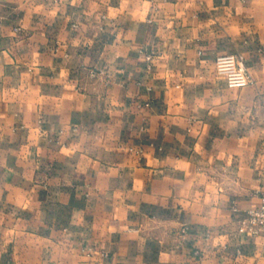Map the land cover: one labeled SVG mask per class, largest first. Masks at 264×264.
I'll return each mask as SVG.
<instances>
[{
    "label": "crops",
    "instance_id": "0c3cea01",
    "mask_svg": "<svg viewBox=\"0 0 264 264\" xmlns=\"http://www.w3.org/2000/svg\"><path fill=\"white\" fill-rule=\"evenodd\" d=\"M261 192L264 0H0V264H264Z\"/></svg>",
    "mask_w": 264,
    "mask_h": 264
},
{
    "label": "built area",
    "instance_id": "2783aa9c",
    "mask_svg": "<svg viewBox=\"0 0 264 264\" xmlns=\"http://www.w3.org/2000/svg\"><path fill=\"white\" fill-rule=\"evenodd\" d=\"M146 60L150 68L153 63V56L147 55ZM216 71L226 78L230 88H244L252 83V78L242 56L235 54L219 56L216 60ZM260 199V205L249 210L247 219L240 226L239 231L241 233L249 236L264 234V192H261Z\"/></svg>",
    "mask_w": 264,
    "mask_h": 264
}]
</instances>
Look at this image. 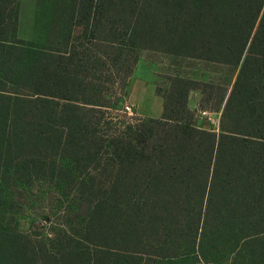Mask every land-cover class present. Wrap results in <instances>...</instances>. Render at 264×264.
...
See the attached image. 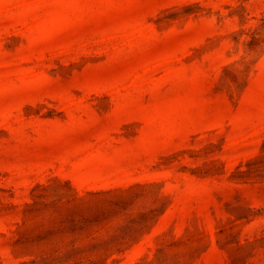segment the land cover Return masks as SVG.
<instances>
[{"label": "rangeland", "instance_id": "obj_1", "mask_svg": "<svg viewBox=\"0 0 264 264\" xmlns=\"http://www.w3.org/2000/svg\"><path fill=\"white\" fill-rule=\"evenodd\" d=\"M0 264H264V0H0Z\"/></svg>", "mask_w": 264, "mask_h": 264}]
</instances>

• Work to do: Retype the lines that run from the line containing "Map the land" through the line containing "60L150 68L153 63V56L147", both included, with nothing changed. Leave the pictures out of your answer.

• Answer to the problem:
Map the land cover: one labeled SVG mask per class, largest first. Masks at 264×264.
I'll return each mask as SVG.
<instances>
[{
    "label": "crops",
    "instance_id": "0c3cea01",
    "mask_svg": "<svg viewBox=\"0 0 264 264\" xmlns=\"http://www.w3.org/2000/svg\"><path fill=\"white\" fill-rule=\"evenodd\" d=\"M261 192L264 0H0V264H264Z\"/></svg>",
    "mask_w": 264,
    "mask_h": 264
},
{
    "label": "built area",
    "instance_id": "2783aa9c",
    "mask_svg": "<svg viewBox=\"0 0 264 264\" xmlns=\"http://www.w3.org/2000/svg\"><path fill=\"white\" fill-rule=\"evenodd\" d=\"M146 60L150 68L153 63V56L147 55ZM216 71L226 78L230 88H244L252 83V78L242 56L235 54L219 56L216 60ZM260 199V205L249 210L247 219L240 226L239 231L241 233L249 236L264 234V192H261Z\"/></svg>",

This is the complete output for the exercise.